Digestive changes during pregnancy are pretty common.
These changes can be mild or uncomfortable, depending on how your body responds.
Most women expect and experience constipation or a sluggish digestive system, but the opposite can happen too.
Diarrhoea occurs when fluid can’t be absorbed from the contents of your bowel, or when extra fluid is secreted into your bowel.
This causes your bowel movements to become loose and watery.
Diarrhea is usually defined as 3 or more loose bowel movements in a 24 hour period.
Is Diarrhea Common During Pregnancy?
Diarrhea can be common during pregnancy. But having diarrhea doesn’t necessarily mean it is related to pregnancy.
There are a number of non-pregnancy causes of diarrhea:
- Bacteria (food poisoning)
- Viral gastroenteritis (stomach flu)
- Food allergies or intolerances
- Intestinal parasites
- Bacterial infections
- Irritable bowel syndrome, Crohn’s disease, celiac disease, and ulcerative colitis
Pregnancy can cause your body to change how it reacts to existing conditions or create a lot of changes in your body.

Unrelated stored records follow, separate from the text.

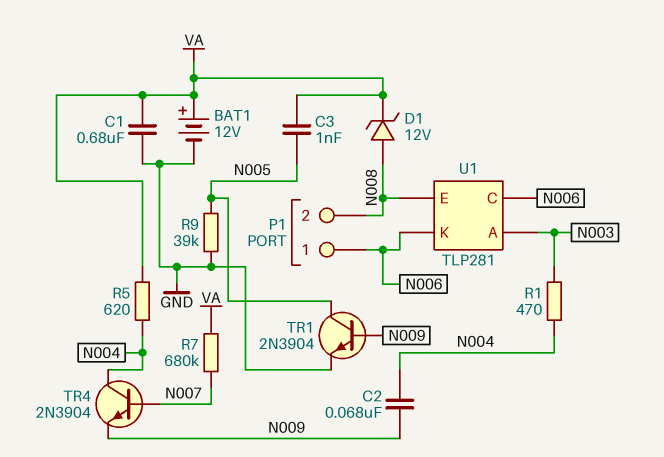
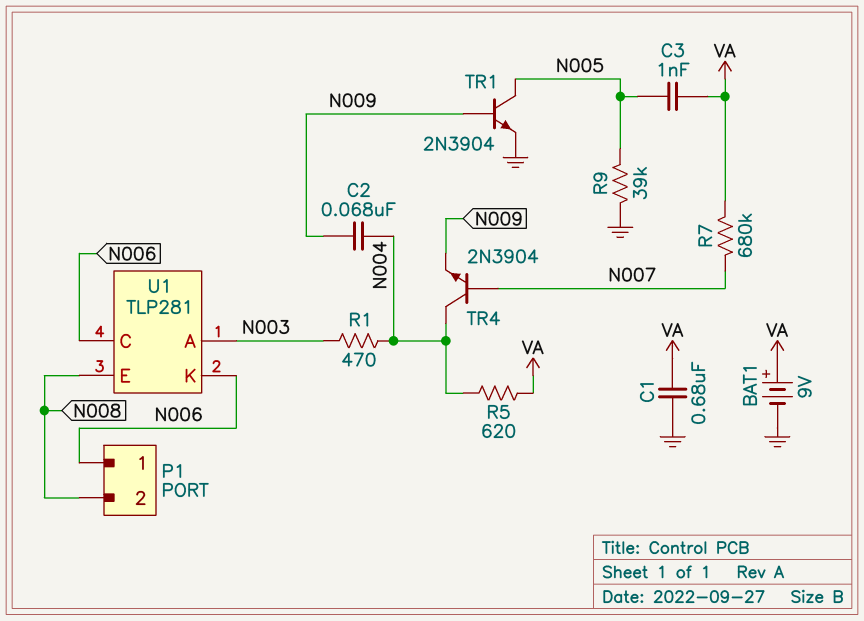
BAT1: 12V (plus VA, minus GND) -> 9V (plus VA, minus GND)
D1: zener 12V (A N008, K VA) -> none

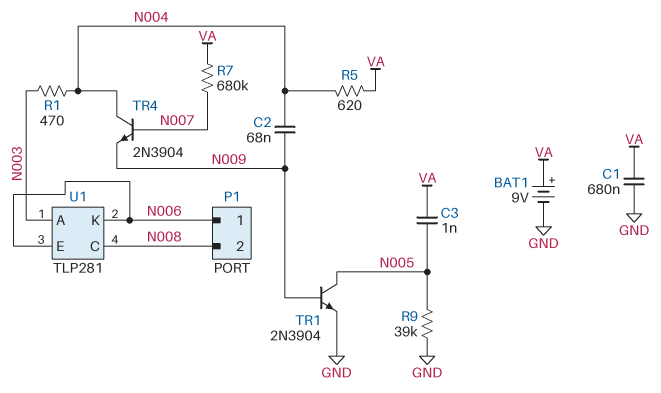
U1 pin C: N006 -> N008
U1 pin E: N008 -> N006

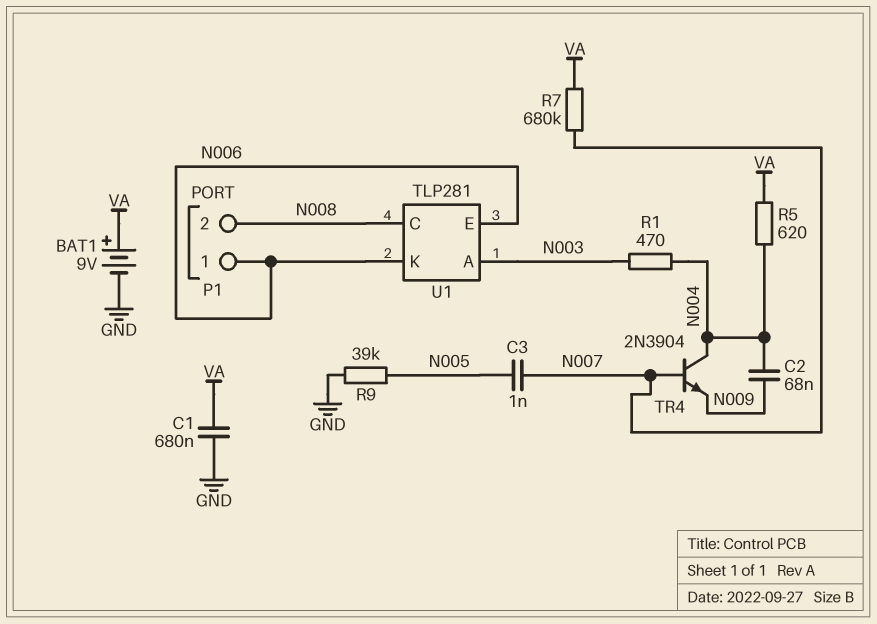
C3: 1nF (N005, VA) -> 1nF (N005, N007)
TR1: NPN 2N3904 (B N009, C N005, E GND) -> none

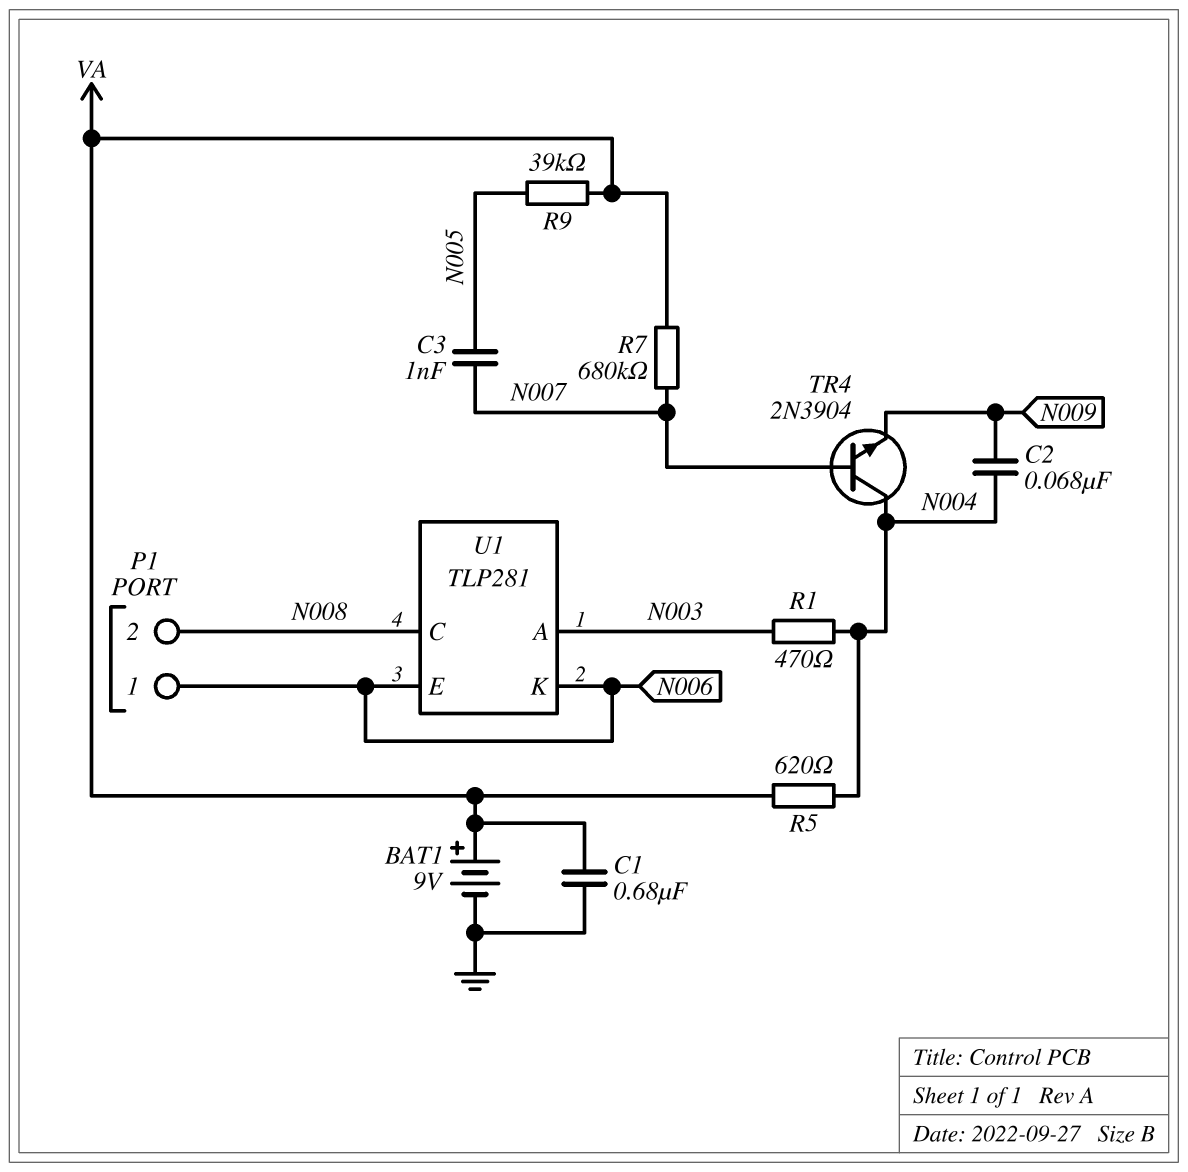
R9: 39k (GND, N005) -> 39k (N005, VA)

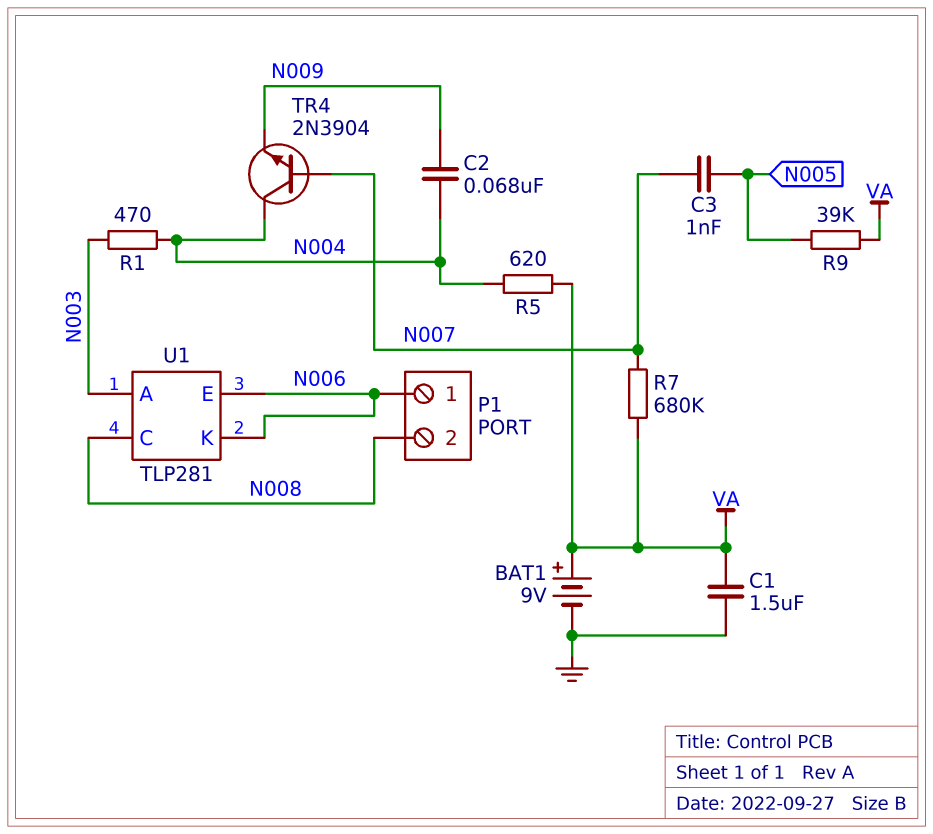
C1: 680nF (GND, VA) -> 1.5uF (GND, VA)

Pregnancy related causes of diarrhea might be:
- Increased sensitivities to foods, which may have never caused problems before pregnancy
- Changes to diet, which occur when women first find out they are pregnant, may cause stomach upsets
- Prenatal vitamins can irritate the stomach lining
- Hormone changes usually slow down the digestive system and cause constipation, but the reverse is also true.
Diarrhea is quite common in the third trimester. As you approach labour, your body releases prostaglandin, a hormone which helps soften and ripen your cervix.
Prostaglandin also stimulates the bowel to open more frequently and can cause diarrhea. Having diarrhea in the third trimester doesn’t mean you are going into labour soon, just one of many signs that your body is preparing for labour. Read more here about other signs you may be in early labour.
Risks Of Diarrhea During Pregnancy
If you have diarrhea during pregnancy, you are at risk of becoming dehydrated. Watery, loose bowel movements remove quite a bit of fluid from your body. Dehydration can occur fast during pregnancy as you need more fluid than when you aren’t pregnant.
Dehydration can become serious if left unchecked during pregnancy, causing:
- Dizziness and headaches
- Dry and sticky mouth
- Dark yellow urine and decreased urine output.
While in most cases diarrhea doesn’t cause any harm to the baby, severe dehydration in the mother can result in reduced blood flow to the placenta.
Severe dehydration can potentially cause contractions which leads to preterm labour, particularly in the third trimester. This is rare but it is better to avoid becoming severely dehydrated.
How To Treat Diarrhea During Pregnancy
Most of the time, diarrhea during pregnancy will resolve itself. Stick to light foods which are unlikely to irritate your stomach, such as apples, toast or rice.
- Stay hydrated and give your body time to clear out the bacteria or virus that may be causing the diarrhea.
- Avoid foods which trigger diarrhea, particularly things such as spicy foods, dairy, high fibre foods and fatty fried foods.
- If medication is causing the diarrhea, speak to your care provider about changing brands or stopping.
- Likewise, if your prenatal vitamin is causing diarrhea, try a different brand, or change the timing – after food is usually better than on an empty stomach.
If you have diarrhea for a prolonged period, it can lead to dehydration as you may not be able to replace lost fluid fast enough. To prevent dehydration, drink at least 8-12 glasses of water a day.
Fluids such as coconut water, juice and broth can help to replace some of the electrolytes, vitamins and minerals you have lost, easing symptoms such as cramps and dizziness. You can buy an elecrolyte powder to put in your water, such as Endura (in Australia) which will help with hydration during and after your pregnancy. Avoid sugary sports drinks.
Before taking any over the counter medication for diarrhea, check with your care provider or pharmacist.
See your care provider if you experience diarrhea for longer than 48 hours, especially if you develop a high temperature, to determine the cause and effective treatment.
If you notice anything unusual about your diarrhea, such as dark green or black stools, or blood in your stool, see your care provider immediately.